§ Exercise goal: Only the pictures are to be dropped; return all other data below exactly.

++++ Data supplied

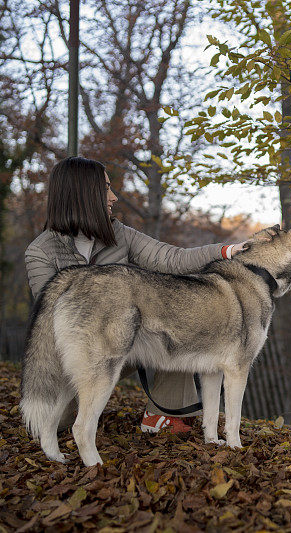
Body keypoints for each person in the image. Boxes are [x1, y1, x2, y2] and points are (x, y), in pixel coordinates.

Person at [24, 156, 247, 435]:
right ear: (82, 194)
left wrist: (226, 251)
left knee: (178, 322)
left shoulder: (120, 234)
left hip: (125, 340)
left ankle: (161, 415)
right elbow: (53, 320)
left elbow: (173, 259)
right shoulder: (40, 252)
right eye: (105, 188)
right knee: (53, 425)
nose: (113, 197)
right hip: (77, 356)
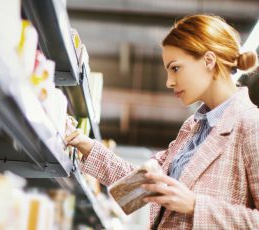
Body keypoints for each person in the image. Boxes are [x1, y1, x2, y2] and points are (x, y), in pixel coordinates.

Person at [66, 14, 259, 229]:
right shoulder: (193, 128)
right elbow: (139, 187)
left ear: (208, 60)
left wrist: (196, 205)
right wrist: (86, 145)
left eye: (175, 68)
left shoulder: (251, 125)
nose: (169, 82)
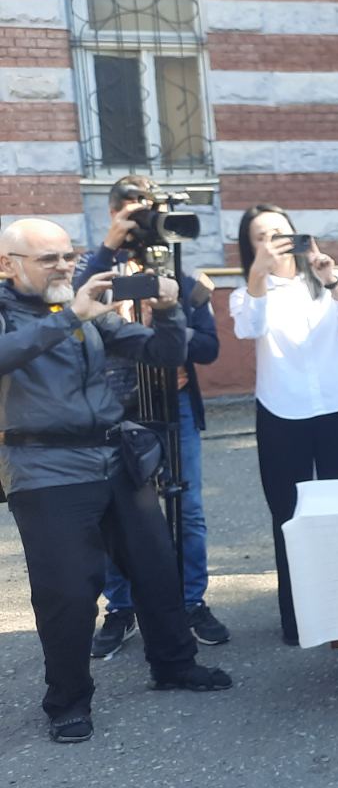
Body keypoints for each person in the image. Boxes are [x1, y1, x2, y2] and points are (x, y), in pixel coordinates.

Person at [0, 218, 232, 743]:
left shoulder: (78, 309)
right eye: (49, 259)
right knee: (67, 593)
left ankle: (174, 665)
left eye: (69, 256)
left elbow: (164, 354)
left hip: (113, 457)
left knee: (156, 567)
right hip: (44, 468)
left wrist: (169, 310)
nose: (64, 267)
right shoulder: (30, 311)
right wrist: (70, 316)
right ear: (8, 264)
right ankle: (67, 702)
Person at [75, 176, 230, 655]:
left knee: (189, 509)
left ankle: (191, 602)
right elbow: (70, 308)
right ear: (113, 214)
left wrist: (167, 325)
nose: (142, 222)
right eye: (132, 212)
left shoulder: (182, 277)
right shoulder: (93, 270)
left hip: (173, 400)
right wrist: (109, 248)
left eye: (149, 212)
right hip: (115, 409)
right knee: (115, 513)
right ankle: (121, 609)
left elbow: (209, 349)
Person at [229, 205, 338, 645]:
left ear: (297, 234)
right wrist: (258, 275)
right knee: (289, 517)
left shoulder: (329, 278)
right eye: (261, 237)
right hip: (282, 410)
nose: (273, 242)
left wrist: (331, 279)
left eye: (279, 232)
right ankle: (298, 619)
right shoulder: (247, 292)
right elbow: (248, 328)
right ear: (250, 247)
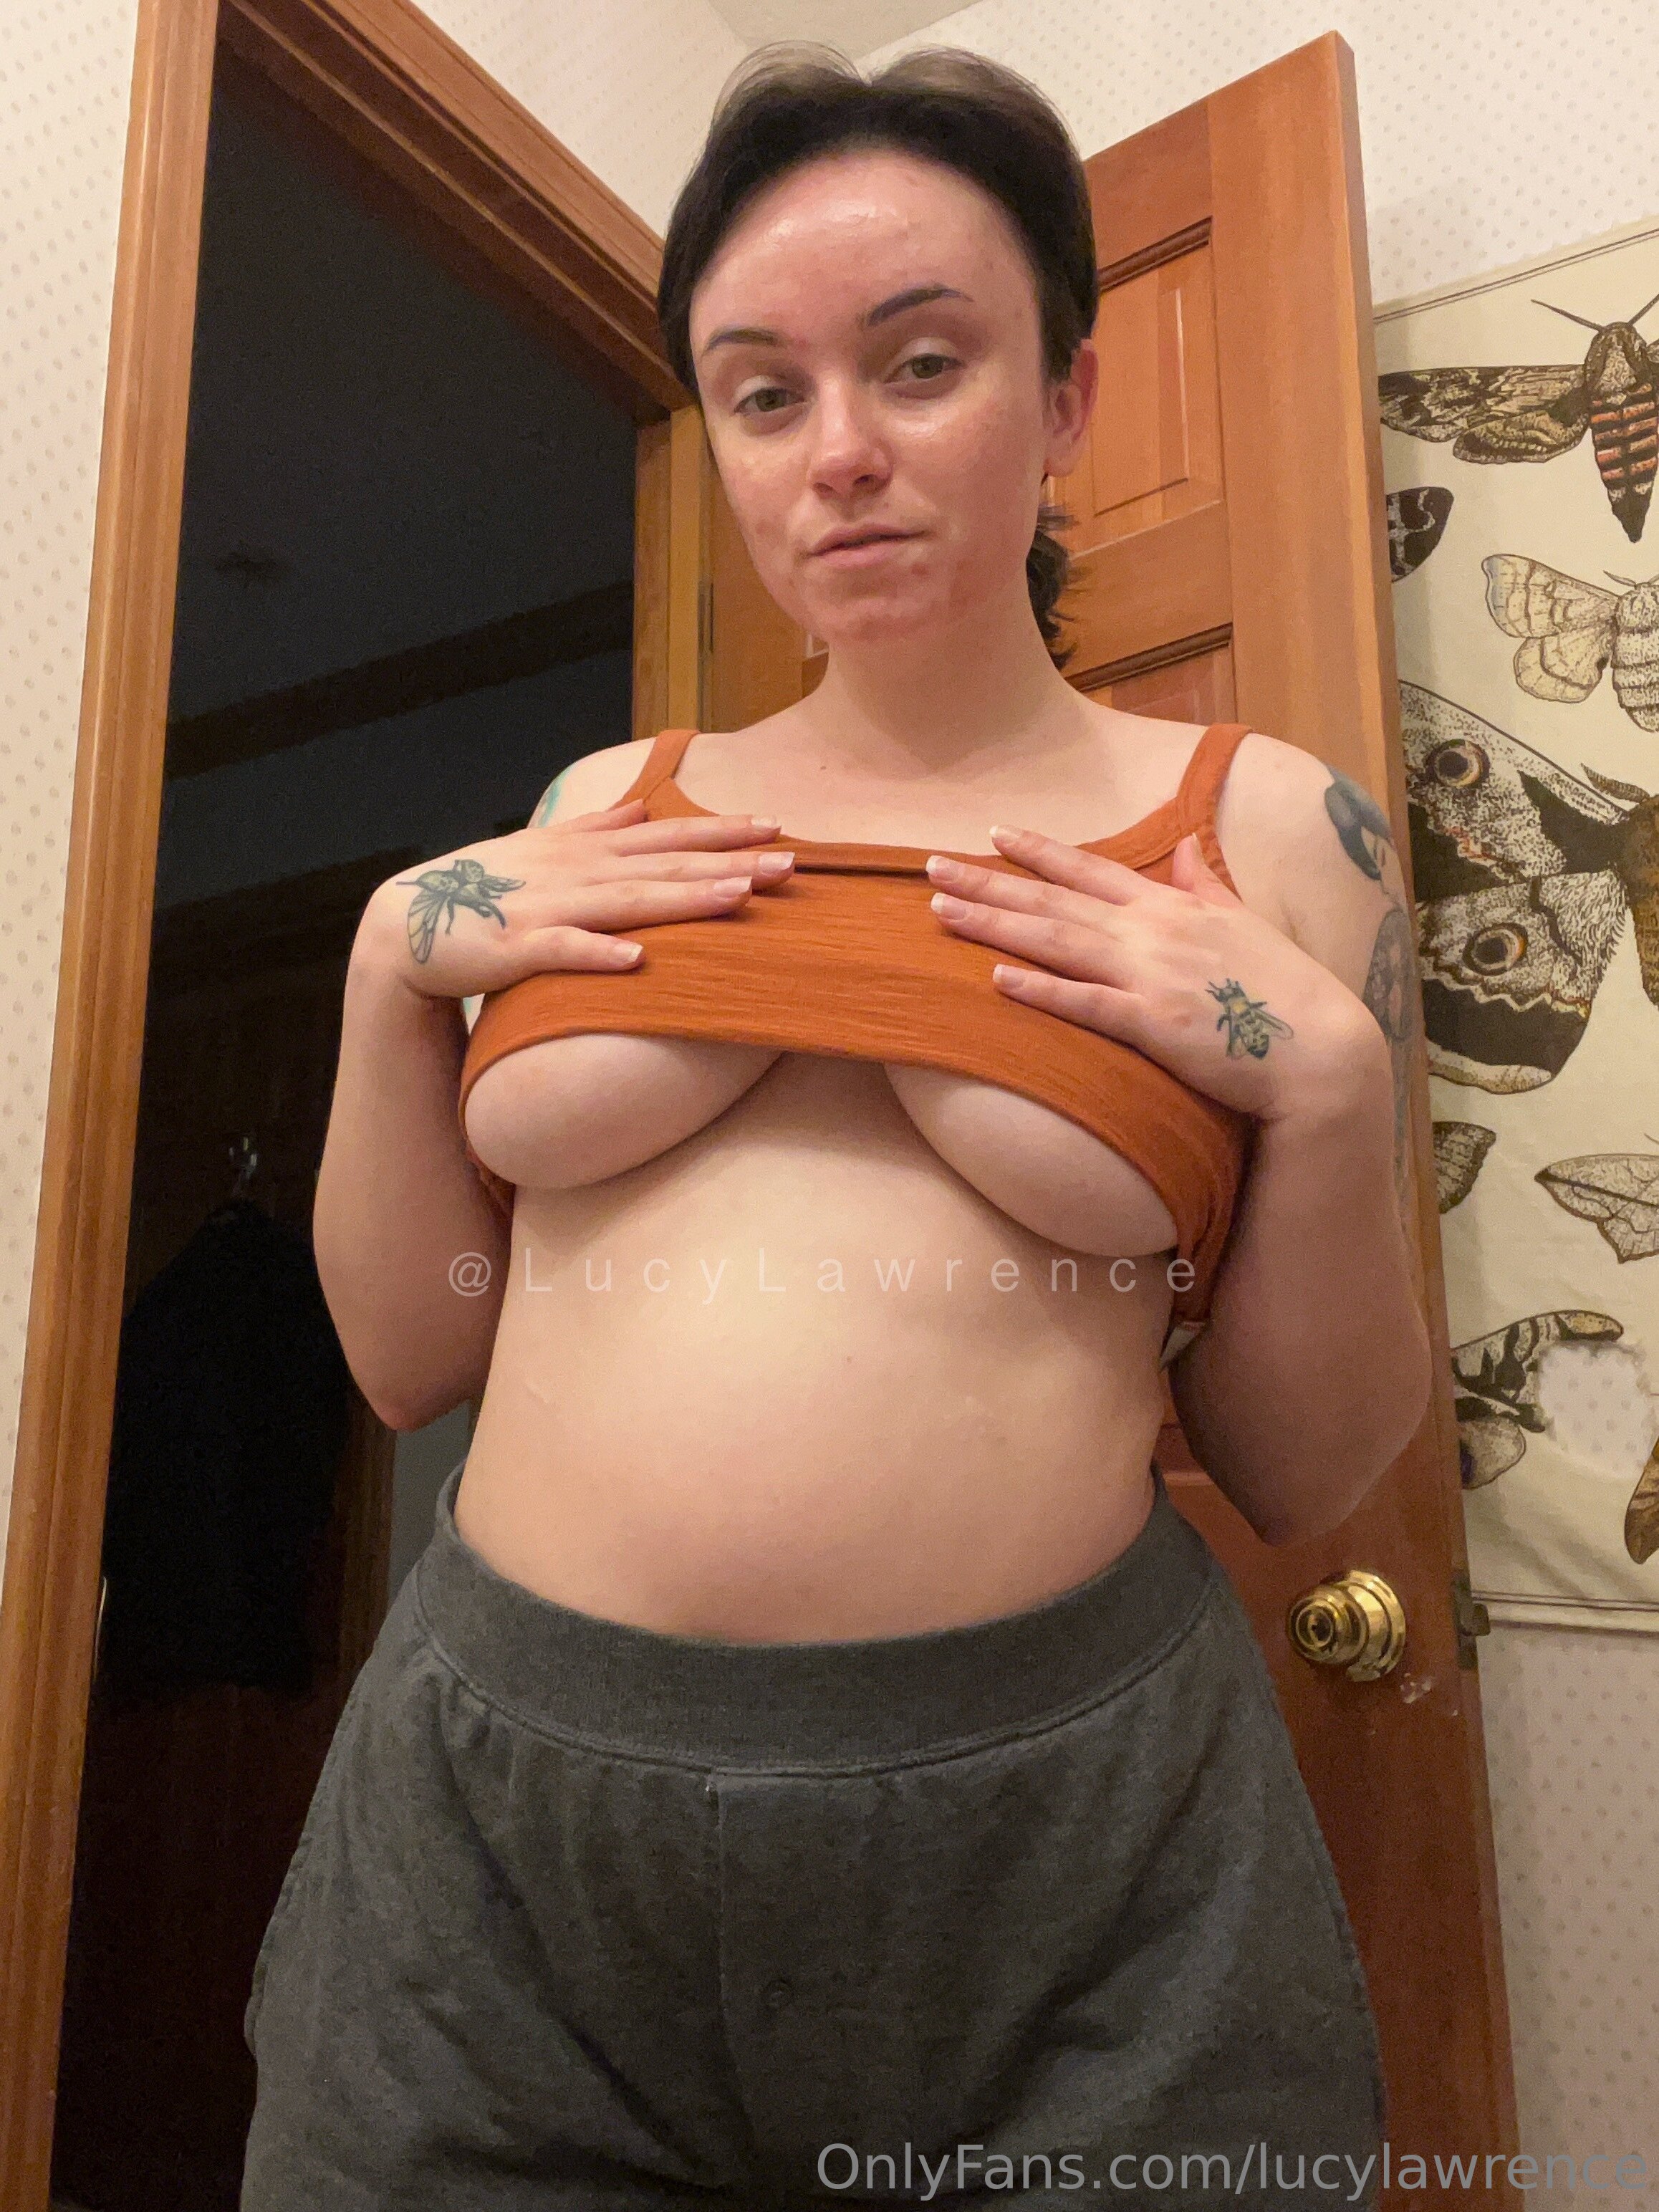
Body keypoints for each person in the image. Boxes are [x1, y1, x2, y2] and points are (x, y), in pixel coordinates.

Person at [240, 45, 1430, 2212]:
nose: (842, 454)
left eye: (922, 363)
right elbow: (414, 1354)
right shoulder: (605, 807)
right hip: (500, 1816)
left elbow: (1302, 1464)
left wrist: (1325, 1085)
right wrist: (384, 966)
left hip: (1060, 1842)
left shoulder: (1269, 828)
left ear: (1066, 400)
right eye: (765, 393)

++++++++

§ Task result:
Body keypoints for each person in the image. Boxes are [x1, y1, x2, y2] and points are (x, y), in pixel coordinates.

Person at [24, 156, 247, 435]:
right ear: (82, 194)
left wrist: (226, 251)
left knee: (178, 322)
left shoulder: (120, 234)
left hip: (125, 340)
left ankle: (161, 415)
right elbow: (53, 320)
left elbow: (173, 259)
right shoulder: (40, 252)
right eye: (105, 188)
right knee: (53, 425)
nose: (113, 197)
right hip: (77, 356)
Body keypoints for each person in the image. Boxes are [x1, y1, x2, y2] and points are (x, y), in pixel coordinates.

Person at [66, 14, 259, 229]:
right shoulder: (193, 128)
right elbow: (139, 187)
left ear: (208, 60)
left wrist: (196, 205)
right wrist: (86, 145)
left eye: (175, 68)
left shoulder: (251, 125)
nose: (169, 82)
Body keypoints for each person in the image. Boxes are [x1, y1, x2, y2] and points are (x, y), in pixel coordinates.

Person at [0, 218, 232, 743]:
left shoulder: (78, 309)
right eye: (49, 259)
right knee: (67, 593)
left ankle: (174, 665)
left eye: (69, 256)
left elbow: (164, 354)
left hip: (113, 457)
left knee: (156, 567)
right hip: (44, 468)
left wrist: (169, 310)
nose: (64, 267)
right shoulder: (30, 311)
right wrist: (70, 316)
right ear: (8, 264)
right ankle: (67, 702)
Person at [75, 176, 230, 655]:
left knee: (189, 509)
left ankle: (191, 602)
right elbow: (70, 308)
right ear: (113, 214)
left wrist: (167, 325)
nose: (142, 222)
right eye: (132, 212)
left shoulder: (182, 277)
right shoulder: (93, 270)
left hip: (173, 400)
right wrist: (109, 248)
left eye: (149, 212)
right hip: (115, 409)
right knee: (115, 513)
right ankle: (121, 609)
left elbow: (209, 349)
Person at [229, 205, 338, 645]:
left ear: (297, 234)
right wrist: (258, 275)
right knee: (289, 517)
left shoulder: (329, 278)
right eye: (261, 237)
right hip: (282, 410)
nose: (273, 242)
left wrist: (331, 279)
left eye: (279, 232)
right ankle: (298, 619)
right shoulder: (247, 292)
right elbow: (248, 328)
right ear: (250, 247)
Body keypoints for each person in the image. Boxes are [x1, y1, x2, y2] and points are (x, y), in pixel coordinates.

Person at [240, 45, 1430, 2212]:
nose: (842, 454)
left eye: (922, 363)
right elbow: (414, 1354)
right shoulder: (605, 807)
right hip: (500, 1816)
left elbow: (1302, 1464)
left wrist: (1325, 1085)
right wrist: (384, 966)
left hip: (1060, 1842)
left shoulder: (1269, 828)
left ear: (1066, 400)
right eye: (765, 393)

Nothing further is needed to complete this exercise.